In many of the cases involving vape-related illness, products with THC have been involved which can only be purchased on the black market in states where cannabis is illegal. One common ingredient being Vitamin E acetate, which is used as a thickener in the illicit market.
“What we do know is that the role of adulterants is being seriously examined. Indeed, preliminary reports have linked nearly all reported illnesses to products purchased from the illicit market that contain potential adulterants and contaminants. An investigative report from NBC News on Sept. 27 that tested both regulated and illicit products indicates that additives and pesticides which are likely contributing factors in this recent outbreak were found exclusively in the illicit market products tested.”
The group wants the media's help in notifying the public.
“It is essential that regulators and the media accurately warn the public about these dangers. The public needs accurate and actionable information from the government, particularly about illegal, untested, and dangerous illicit market consumer products.”
The letter requests that marijuana be declassified as a scheduled substance, in order to limit purchases from the unregulated market.
“The current patchwork of state regulations highlights the need for uniformity. And uniformity comes with de-scheduling and federal regulation. De-scheduling is the only way to truly reform federal cannabis policy in a sensible manner so that state regulatory programs can most successfully ensure consumer safety and to pave the way for appropriate federal regulations,”
This would transfer quality control standards to the Food and Drug Administration instead of it sitting with the Drug Enforcement Agency.
The group suggests several pathways to improving the current situation.
• Congress is urged to immediately remove cannabis from the Controlled Substances Act and begin to sensibly regulate this substance in a manner similar to alcohol and other consumables, and to make funds immediately available to state medical authorities to investigate these cases.
• Licensed vape cartridge producers are encouraged to halt the use, if any, of additive thickening agents until more data is available.
• Given the preliminary reported association of some illness cases with Vitamin E acetate, any licensed producer that has included this additive in recent vape product batches is strongly encouraged to issue a voluntary recall of those products.

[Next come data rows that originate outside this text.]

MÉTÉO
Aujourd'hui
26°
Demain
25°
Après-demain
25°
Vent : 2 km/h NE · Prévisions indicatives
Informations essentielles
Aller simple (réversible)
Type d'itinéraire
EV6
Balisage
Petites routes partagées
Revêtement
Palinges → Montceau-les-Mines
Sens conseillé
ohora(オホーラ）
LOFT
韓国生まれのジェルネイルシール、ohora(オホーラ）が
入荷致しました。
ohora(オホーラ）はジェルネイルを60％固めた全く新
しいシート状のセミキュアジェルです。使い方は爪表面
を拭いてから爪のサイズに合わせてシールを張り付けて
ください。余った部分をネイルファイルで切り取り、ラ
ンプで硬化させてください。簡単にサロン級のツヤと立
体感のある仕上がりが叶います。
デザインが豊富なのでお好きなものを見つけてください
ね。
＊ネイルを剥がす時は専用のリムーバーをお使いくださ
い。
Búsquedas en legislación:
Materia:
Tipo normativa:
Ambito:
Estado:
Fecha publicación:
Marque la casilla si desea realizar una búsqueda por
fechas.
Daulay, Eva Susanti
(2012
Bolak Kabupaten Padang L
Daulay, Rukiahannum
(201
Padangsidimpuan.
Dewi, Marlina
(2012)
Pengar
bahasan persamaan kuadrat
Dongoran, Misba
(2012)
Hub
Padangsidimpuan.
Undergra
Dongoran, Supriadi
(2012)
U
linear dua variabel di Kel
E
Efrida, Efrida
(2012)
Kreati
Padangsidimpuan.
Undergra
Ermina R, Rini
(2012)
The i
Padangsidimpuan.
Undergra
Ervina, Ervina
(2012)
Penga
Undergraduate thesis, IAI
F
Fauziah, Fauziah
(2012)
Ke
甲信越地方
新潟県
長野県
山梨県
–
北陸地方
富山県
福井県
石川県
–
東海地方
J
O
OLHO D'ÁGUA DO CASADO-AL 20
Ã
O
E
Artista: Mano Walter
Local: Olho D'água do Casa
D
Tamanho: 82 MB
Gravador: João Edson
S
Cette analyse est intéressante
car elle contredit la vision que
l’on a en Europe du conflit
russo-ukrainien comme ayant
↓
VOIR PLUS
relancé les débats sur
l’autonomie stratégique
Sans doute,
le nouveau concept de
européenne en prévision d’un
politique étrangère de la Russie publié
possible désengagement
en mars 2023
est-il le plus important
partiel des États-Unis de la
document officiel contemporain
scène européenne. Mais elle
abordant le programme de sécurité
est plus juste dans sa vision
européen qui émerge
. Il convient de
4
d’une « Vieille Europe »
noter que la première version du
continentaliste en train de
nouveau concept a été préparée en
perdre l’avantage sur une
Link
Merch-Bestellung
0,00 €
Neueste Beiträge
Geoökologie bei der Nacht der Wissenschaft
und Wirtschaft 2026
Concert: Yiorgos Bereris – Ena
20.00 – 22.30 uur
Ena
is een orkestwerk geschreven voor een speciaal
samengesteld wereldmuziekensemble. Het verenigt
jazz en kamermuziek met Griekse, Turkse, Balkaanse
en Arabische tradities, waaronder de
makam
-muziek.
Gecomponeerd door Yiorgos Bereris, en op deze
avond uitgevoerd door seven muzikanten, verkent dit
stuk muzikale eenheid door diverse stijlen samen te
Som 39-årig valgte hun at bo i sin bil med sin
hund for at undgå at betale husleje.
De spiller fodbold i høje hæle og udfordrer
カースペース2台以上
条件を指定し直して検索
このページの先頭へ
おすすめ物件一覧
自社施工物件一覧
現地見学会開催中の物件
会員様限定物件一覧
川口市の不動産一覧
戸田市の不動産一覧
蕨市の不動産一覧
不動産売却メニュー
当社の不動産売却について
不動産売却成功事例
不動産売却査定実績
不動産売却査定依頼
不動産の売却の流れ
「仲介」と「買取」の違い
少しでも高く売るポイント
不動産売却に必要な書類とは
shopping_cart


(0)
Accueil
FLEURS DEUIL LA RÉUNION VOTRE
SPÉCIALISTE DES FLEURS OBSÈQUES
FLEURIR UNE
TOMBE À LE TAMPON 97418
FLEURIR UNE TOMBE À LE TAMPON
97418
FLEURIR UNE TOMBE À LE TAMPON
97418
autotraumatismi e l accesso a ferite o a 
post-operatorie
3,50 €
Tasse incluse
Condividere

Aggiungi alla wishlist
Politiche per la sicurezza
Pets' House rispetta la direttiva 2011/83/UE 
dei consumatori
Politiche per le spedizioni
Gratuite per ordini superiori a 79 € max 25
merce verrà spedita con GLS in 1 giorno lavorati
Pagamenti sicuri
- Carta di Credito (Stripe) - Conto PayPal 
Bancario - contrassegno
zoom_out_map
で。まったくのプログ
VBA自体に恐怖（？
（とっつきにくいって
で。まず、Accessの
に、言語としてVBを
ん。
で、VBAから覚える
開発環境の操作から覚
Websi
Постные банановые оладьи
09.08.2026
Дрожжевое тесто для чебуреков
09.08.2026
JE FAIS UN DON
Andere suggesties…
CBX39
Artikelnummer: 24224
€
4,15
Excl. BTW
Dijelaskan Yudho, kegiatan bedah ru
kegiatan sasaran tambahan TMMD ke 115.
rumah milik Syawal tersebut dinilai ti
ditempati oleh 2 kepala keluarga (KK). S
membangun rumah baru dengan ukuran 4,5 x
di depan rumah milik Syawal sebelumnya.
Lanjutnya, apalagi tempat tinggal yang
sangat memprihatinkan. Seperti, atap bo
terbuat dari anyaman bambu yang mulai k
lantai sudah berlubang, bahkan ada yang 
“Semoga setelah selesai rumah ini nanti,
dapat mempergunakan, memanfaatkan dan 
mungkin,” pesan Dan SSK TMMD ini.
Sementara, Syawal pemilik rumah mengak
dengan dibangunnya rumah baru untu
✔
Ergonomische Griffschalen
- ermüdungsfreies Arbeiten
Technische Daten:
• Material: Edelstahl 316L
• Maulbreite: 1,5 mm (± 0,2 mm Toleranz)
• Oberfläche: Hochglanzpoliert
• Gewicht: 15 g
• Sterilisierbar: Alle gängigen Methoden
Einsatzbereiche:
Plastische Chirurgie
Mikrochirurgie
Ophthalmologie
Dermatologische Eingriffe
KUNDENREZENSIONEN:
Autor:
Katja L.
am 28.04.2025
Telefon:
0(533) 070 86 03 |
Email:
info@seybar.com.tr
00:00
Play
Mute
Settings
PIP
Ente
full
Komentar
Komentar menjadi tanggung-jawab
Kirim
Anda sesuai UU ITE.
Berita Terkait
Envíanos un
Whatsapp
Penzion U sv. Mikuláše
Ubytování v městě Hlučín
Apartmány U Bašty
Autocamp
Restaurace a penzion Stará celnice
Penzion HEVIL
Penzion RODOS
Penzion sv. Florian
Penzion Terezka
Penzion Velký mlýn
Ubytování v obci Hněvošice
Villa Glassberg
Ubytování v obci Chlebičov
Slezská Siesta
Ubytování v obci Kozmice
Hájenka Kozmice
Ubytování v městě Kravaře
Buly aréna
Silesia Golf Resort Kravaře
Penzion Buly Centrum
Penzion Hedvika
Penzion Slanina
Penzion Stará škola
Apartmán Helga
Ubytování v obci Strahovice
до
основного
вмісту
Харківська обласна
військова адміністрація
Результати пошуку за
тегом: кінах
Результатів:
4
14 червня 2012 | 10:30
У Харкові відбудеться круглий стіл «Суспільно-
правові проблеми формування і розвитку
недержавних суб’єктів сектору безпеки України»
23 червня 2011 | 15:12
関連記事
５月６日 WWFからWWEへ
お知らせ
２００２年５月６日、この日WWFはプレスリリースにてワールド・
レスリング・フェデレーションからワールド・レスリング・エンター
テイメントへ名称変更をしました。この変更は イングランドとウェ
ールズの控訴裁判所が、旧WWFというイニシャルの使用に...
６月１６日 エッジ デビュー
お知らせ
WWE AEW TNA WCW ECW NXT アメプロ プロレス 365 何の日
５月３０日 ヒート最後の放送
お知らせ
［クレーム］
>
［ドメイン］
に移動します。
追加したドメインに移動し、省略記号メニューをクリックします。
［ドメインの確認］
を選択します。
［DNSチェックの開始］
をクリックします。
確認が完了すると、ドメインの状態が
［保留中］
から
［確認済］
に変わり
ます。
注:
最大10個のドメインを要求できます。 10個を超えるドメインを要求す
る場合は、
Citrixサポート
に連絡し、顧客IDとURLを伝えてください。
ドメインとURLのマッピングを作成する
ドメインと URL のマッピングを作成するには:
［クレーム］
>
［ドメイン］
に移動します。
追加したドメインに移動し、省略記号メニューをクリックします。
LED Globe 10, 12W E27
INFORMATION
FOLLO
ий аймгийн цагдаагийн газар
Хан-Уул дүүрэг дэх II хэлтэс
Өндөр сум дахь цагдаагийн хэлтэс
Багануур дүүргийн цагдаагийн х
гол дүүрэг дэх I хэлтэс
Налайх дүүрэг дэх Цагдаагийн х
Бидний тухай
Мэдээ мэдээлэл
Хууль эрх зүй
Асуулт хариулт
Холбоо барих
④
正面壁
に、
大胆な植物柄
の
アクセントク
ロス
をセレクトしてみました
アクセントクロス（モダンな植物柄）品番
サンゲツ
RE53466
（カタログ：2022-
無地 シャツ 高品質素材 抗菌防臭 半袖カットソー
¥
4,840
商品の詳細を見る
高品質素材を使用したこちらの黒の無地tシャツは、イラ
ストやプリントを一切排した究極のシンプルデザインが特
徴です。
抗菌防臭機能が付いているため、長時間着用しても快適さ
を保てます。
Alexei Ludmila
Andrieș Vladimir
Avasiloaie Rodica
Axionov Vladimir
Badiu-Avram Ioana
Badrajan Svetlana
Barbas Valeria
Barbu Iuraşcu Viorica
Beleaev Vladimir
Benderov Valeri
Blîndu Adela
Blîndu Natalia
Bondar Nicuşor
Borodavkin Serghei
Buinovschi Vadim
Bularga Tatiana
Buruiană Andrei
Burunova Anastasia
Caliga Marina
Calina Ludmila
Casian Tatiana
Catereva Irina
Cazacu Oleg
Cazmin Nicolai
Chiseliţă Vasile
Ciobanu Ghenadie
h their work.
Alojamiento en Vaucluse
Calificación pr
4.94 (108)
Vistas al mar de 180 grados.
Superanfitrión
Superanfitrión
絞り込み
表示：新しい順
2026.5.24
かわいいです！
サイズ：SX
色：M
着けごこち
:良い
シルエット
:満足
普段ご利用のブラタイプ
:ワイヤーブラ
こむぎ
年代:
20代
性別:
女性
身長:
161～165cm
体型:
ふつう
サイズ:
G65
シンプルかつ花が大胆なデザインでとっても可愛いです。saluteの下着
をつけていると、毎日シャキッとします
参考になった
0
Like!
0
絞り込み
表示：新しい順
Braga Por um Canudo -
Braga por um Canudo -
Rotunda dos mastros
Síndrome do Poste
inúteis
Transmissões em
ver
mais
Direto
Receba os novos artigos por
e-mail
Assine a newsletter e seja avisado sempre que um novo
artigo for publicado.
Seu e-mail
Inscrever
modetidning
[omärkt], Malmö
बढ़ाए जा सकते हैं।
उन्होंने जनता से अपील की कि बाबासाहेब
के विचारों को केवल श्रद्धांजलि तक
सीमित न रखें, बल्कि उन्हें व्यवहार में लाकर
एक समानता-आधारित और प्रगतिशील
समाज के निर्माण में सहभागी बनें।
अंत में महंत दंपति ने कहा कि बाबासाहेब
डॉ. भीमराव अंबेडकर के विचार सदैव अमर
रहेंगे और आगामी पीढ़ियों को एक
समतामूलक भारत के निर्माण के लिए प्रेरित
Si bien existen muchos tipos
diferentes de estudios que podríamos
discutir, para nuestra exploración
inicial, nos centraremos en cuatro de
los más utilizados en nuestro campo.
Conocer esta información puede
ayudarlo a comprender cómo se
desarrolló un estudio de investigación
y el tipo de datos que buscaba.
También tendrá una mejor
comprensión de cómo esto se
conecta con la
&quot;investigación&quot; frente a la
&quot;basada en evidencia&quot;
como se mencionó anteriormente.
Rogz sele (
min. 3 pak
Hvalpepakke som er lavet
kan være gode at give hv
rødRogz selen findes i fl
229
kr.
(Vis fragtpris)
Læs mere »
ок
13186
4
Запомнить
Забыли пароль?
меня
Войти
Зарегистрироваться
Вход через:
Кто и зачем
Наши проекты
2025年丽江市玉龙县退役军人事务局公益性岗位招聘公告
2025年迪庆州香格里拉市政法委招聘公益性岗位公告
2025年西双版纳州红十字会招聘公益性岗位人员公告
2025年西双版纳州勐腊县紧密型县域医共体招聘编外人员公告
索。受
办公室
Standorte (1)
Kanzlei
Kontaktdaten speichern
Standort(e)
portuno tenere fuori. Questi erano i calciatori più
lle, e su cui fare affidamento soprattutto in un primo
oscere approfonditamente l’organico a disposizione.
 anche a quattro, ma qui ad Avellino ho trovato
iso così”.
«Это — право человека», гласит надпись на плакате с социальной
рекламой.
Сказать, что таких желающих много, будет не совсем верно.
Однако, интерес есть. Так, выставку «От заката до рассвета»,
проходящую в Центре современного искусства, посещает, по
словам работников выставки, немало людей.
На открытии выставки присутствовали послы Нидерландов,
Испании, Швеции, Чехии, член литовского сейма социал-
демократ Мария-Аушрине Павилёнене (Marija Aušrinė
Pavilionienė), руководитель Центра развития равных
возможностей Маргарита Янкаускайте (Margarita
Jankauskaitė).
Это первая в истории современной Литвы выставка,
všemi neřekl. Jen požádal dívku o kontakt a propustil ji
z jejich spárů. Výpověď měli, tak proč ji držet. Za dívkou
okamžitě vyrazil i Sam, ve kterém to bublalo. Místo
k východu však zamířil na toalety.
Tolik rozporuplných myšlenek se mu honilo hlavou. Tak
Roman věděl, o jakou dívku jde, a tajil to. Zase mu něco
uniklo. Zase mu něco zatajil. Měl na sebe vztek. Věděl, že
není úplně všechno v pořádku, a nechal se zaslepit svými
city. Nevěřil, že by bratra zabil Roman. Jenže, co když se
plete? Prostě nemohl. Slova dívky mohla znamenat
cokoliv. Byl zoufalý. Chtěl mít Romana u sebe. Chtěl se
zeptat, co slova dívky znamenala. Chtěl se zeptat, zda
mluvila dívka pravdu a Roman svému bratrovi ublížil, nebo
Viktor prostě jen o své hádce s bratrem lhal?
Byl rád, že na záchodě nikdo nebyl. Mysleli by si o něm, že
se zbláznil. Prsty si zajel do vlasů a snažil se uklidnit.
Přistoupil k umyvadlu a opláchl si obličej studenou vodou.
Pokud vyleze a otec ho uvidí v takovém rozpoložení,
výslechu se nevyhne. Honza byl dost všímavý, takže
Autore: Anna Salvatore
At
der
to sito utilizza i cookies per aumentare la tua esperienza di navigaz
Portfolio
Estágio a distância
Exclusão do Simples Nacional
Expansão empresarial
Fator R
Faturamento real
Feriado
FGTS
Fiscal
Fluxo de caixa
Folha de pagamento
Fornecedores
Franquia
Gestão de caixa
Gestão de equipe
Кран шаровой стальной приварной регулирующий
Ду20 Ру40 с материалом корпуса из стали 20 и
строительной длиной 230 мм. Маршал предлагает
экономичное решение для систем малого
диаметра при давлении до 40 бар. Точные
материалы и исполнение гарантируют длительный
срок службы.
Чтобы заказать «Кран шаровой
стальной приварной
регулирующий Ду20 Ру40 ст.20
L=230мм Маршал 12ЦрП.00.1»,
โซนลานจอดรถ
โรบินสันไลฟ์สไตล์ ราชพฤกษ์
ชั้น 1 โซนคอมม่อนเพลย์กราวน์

• Licensed cannabis retailers are encouraged to take steps to ensure none of their available vape cartridge inventories have been sourced from a producer that uses Vitamin E acetate. - Cannabis vape cartridge consumers are urged to immediately cease the use of any product obtained from the illicit market and to limit any future purchases of vape cartridges and other cannabis products to state-licensed, regulated businesses
The industry feels like the voters have decided, the medical program is helping many, and that just like alcohol, bootleggers need to be stopped to avoid injury.
“Voters and legislators have approved medical programs in thirty-three states and those cannabis programs are working for patients. Patients and other consumers deserve a fact-driven regulatory response from Congress to prevent further harm. The public should have conﬁdence in the products that we market and sell, and the legal cannabis industry stands ready to inform and abide by reasonable regulations”
Aaron Smith, National Cannabis Industry Association executive director, according to an interview, feels like the vaping crisis is directly tied to failed prohibition and a lack of regulations. Just like alcohol, it is time for licensed producers to replace bootleggers.
One thing is for certain, the vaping crisis needs to be addressed quickly.